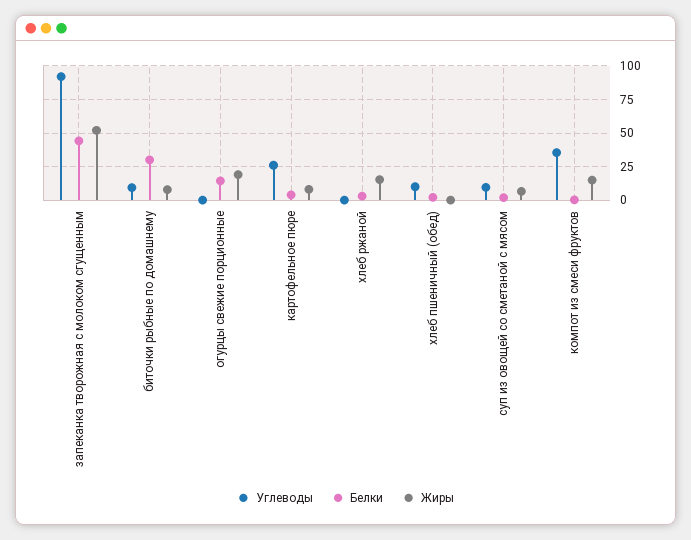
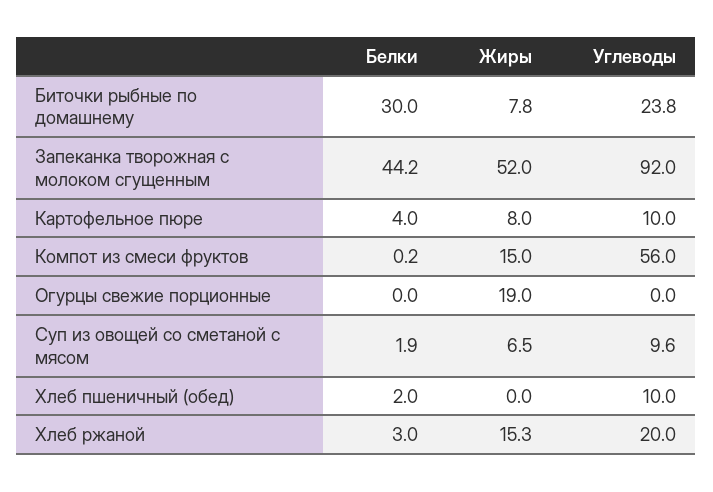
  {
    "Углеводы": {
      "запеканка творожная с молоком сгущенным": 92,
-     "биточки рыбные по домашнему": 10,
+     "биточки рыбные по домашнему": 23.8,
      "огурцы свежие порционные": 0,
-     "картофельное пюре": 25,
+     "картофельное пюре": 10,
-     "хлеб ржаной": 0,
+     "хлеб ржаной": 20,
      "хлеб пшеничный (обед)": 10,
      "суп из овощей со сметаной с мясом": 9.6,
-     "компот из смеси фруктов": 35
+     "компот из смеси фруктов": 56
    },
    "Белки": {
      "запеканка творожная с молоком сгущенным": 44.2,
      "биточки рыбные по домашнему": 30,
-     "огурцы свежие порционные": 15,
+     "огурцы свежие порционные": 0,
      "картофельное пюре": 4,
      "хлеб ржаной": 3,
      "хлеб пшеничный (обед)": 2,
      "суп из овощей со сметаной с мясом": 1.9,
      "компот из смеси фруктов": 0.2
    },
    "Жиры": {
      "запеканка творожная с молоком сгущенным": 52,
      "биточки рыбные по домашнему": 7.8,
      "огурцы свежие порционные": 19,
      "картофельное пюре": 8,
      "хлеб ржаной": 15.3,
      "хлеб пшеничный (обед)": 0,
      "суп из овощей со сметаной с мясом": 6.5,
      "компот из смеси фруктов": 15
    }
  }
* * *
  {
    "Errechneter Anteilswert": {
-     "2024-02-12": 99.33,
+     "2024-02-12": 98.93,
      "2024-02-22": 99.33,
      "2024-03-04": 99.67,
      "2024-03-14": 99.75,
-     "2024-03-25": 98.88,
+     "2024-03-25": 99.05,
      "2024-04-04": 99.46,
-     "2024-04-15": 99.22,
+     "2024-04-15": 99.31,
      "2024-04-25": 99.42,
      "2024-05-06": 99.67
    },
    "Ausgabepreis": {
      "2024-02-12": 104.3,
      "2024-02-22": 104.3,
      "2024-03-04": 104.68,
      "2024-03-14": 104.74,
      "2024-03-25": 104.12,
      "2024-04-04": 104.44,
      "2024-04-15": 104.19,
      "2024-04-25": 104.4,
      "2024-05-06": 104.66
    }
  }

TO-DO ITEM:
Lines containing the word "молоком" must be found in the data above and copied.

TASK SOLUTION:
      "запеканка творожная с молоком сгущенным": 92,
      "запеканка творожная с молоком сгущенным": 44.2,
      "запеканка творожная с молоком сгущенным": 52,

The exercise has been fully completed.